Jacob Rees-Mogg, the new Leader of the House of Commons in England, has lately been the subject of remark for his questionable sense of style. And I don’t mean his unfortunate sartorial choices. I mean his directives on English usage. He has, we learn, given his staff a style guide that is just not what a style guide should be.
Many people chalk up his preferences to traditionalism and preferring the old ways. But Rees-Mogg, often called “the Honourable Member for the 18th Century,” is not actually expressing preferences supported by tradition. Like most modern grammar numpties, he’s fancying himself more traditional than tradition. The point is not to hold back the march to modernity; it is to enforce an entirely recent invention of the past for the sake of maintaining a certain sense of superiority. A sort of Disneyification, if Disney were run by ghastly snobby boys.
Consider his list of lexical anathemas (which I reproduce here exactly):
- Due to
- Too many ‘I’s
- ‘invest’ (in schools etc)
- No longer fit for purpose
- I am pleased to learn
- Meet with
- I note/ understand your concerns
I feel quite sure that several of these bans came from annoyance at overuse by some of his staff members – how else would “I am pleased to learn,” “I note/ understand your concerns,” and “No longer fit for purpose” make it on the list? But one could not get through 18th-century masterworks of English literature (Henry Fielding, Laurence Sterne, Alexander Pope, and many others of note) without the words got, lot, very, disappointment, equal, or ascertain. (I just did a corpus search on works of literature from 1710 to 1780, and I could fill pages and pages with examples of each.) Speculate was used by Edward Gibbon in 1776; meet with has been in use since before Chaucer’s time.

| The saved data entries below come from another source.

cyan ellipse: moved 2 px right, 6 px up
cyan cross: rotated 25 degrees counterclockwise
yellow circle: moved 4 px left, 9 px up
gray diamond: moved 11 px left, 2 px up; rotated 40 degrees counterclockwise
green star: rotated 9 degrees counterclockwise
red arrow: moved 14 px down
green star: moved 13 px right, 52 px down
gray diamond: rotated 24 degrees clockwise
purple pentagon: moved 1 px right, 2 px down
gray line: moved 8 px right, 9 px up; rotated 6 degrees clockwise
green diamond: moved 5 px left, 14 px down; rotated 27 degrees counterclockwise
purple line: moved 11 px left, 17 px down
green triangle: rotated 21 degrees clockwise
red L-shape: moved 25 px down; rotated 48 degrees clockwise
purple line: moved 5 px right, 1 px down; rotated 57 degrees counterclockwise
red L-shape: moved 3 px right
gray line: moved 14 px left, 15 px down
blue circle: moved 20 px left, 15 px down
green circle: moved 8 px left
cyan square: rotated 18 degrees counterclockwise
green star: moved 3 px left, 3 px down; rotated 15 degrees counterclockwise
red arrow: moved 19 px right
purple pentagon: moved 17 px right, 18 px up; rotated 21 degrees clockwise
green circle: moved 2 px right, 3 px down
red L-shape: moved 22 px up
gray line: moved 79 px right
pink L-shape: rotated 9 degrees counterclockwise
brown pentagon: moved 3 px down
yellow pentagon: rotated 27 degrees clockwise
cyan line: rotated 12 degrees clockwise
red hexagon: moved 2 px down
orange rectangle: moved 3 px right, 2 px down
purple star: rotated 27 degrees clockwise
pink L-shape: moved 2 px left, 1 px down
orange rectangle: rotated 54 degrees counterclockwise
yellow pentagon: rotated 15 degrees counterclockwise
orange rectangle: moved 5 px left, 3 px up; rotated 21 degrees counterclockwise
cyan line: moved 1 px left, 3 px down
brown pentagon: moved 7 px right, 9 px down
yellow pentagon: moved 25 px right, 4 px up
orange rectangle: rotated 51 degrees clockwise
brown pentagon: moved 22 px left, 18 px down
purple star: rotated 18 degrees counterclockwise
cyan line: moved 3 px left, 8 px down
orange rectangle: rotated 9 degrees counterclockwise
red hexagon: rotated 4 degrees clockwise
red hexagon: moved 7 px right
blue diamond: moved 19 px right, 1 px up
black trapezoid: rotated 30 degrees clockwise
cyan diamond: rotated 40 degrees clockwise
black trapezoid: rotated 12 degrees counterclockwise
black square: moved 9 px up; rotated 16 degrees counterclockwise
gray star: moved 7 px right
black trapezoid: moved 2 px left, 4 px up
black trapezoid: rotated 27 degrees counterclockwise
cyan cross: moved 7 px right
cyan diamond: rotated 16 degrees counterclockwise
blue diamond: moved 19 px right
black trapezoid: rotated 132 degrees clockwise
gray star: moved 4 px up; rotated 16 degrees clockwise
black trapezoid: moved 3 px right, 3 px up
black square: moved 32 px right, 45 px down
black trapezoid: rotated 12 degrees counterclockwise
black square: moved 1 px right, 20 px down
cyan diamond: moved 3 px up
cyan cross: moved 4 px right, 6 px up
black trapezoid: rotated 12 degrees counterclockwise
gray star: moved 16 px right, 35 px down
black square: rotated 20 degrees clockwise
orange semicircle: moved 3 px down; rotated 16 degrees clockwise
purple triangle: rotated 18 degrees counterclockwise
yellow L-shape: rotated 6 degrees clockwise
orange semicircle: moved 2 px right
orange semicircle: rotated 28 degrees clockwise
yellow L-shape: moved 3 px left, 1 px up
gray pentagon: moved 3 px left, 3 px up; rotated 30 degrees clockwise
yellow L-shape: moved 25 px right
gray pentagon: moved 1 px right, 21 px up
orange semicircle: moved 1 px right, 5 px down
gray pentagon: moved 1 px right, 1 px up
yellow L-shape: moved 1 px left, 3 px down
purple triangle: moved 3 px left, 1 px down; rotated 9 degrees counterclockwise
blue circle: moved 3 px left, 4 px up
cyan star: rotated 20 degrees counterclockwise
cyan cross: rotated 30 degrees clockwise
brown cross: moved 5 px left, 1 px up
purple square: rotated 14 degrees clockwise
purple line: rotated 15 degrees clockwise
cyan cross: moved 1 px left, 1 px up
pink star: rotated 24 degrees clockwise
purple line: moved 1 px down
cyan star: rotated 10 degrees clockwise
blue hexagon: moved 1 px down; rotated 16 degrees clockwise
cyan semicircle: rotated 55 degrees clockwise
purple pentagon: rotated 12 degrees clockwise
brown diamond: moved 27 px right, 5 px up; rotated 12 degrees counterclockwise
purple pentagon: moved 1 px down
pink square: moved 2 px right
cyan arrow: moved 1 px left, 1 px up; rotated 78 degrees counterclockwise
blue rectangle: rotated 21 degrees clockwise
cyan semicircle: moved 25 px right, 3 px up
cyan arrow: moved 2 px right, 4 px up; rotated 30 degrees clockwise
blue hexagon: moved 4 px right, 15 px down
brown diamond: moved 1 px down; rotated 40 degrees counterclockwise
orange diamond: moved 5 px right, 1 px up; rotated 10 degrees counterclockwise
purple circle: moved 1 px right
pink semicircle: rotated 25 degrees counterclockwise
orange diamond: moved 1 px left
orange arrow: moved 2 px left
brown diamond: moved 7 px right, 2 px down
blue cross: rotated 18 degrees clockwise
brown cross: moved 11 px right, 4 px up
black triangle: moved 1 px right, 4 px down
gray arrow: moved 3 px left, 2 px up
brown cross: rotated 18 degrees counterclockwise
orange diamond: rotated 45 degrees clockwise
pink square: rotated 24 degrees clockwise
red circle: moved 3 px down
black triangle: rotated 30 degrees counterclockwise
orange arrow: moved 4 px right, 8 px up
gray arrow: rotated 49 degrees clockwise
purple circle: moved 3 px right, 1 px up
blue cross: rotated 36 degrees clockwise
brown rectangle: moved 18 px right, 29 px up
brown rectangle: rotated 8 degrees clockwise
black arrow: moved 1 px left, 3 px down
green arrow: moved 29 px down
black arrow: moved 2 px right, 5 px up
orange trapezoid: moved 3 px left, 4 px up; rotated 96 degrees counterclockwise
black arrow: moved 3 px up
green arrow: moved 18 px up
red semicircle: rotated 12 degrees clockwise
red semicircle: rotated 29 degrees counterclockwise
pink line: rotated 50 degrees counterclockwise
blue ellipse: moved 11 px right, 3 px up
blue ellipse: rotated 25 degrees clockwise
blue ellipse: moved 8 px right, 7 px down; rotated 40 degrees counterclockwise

It is true that invest in meaning ‘put money into a thing or project with the expectation of return’ was first used in the early 19th century, but come on. And hopefully? A word that has been in use since the 1600s, and has only been the target of misplaced crankery (and only in its role as a sentence adverb, a role almost never objected to when filled with any other word) since the 1960s?
It is not truly respect for tradition that is at work here. It is disrespect for a certain set of people. His distaste for things that smack of the lower (or, really, non-upper) classes shows through. He is, for example, not the only person to think got is poor English. This is undoubtedly because in our times, got is often used as a casual replacement for have, and so it may get an air of the… hmm, well, “not our sort.” (And you lot ought to know about lot too.) But he might pause from forging his lightning-bolts and consider Edmund Burke’s words from 1775: “In this situation, let us seriously and coolly ponder. What is it we have got by all our menaces, which have been many and ferocious?”
Mr. Rees-Mogg clearly opposes a certain vision of modernity – one that pre-dates (or perhaps predates) proportional type, for one thing, but, oddly, not one that pre-dates the typewriter. The grand old way of writing by hand did not use “double space after fullstops”; doing so is a mark of a typist.
But perhaps this is a key (sorry): these are directives from Rees-Mogg to his staff, his underlings, not necessarily models for himself or others of his station. This may help explain why he seems to want to have his cake (or Eton mess) and eat it too (at least he doesn’t want to leave anything half-Eton) – it has been noted that he has ignored his own rules many times.
It is also surely one reason he has thrown in arbitrary prohibitions (I can neither ascertain nor otherwise speculate as to the origins of some of them): for the sake of dominance. And perhaps to get his own back after having had to do all sorts of arbitrary things for upperclassmen in his fresher days at Eton and Oxford.